Work item
Reproduce every line of the following data verbatim, in the order given, with no alterations.

Supplied records

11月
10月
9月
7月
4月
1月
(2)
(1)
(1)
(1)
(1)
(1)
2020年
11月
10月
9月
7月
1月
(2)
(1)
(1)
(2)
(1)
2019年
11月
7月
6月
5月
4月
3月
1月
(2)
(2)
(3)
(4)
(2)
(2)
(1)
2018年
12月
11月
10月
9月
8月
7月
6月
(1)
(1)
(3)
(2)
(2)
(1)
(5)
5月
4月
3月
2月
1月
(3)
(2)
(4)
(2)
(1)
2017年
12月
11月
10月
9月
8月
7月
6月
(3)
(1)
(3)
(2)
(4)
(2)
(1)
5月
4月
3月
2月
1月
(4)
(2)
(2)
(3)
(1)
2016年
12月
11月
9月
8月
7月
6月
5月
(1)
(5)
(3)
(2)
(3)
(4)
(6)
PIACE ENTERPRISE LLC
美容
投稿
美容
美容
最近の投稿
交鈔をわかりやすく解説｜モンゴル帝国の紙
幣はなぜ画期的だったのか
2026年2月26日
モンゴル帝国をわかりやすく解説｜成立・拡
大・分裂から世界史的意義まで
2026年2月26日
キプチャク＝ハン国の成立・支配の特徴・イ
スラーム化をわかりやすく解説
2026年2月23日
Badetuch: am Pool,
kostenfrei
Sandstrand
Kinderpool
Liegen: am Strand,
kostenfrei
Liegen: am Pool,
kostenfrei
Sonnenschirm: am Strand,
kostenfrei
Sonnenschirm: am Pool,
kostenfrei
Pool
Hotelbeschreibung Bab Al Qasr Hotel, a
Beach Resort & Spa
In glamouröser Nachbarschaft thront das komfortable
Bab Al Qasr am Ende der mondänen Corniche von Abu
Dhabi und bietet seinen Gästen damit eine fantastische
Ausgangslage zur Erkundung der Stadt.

Answer
11月
10月
9月
7月
4月
1月
(2)
(1)
(1)
(1)
(1)
(1)
2020年
11月
10月
9月
7月
1月
(2)
(1)
(1)
(2)
(1)
2019年
11月
7月
6月
5月
4月
3月
1月
(2)
(2)
(3)
(4)
(2)
(2)
(1)
2018年
12月
11月
10月
9月
8月
7月
6月
(1)
(1)
(3)
(2)
(2)
(1)
(5)
5月
4月
3月
2月
1月
(3)
(2)
(4)
(2)
(1)
2017年
12月
11月
10月
9月
8月
7月
6月
(3)
(1)
(3)
(2)
(4)
(2)
(1)
5月
4月
3月
2月
1月
(4)
(2)
(2)
(3)
(1)
2016年
12月
11月
9月
8月
7月
6月
5月
(1)
(5)
(3)
(2)
(3)
(4)
(6)
PIACE ENTERPRISE LLC
美容
投稿
美容
美容
最近の投稿
交鈔をわかりやすく解説｜モンゴル帝国の紙
幣はなぜ画期的だったのか
2026年2月26日
モンゴル帝国をわかりやすく解説｜成立・拡
大・分裂から世界史的意義まで
2026年2月26日
キプチャク＝ハン国の成立・支配の特徴・イ
スラーム化をわかりやすく解説
2026年2月23日
Badetuch: am Pool,
kostenfrei
Sandstrand
Kinderpool
Liegen: am Strand,
kostenfrei
Liegen: am Pool,
kostenfrei
Sonnenschirm: am Strand,
kostenfrei
Sonnenschirm: am Pool,
kostenfrei
Pool
Hotelbeschreibung Bab Al Qasr Hotel, a
Beach Resort & Spa
In glamouröser Nachbarschaft thront das komfortable
Bab Al Qasr am Ende der mondänen Corniche von Abu
Dhabi und bietet seinen Gästen damit eine fantastische
Ausgangslage zur Erkundung der Stadt.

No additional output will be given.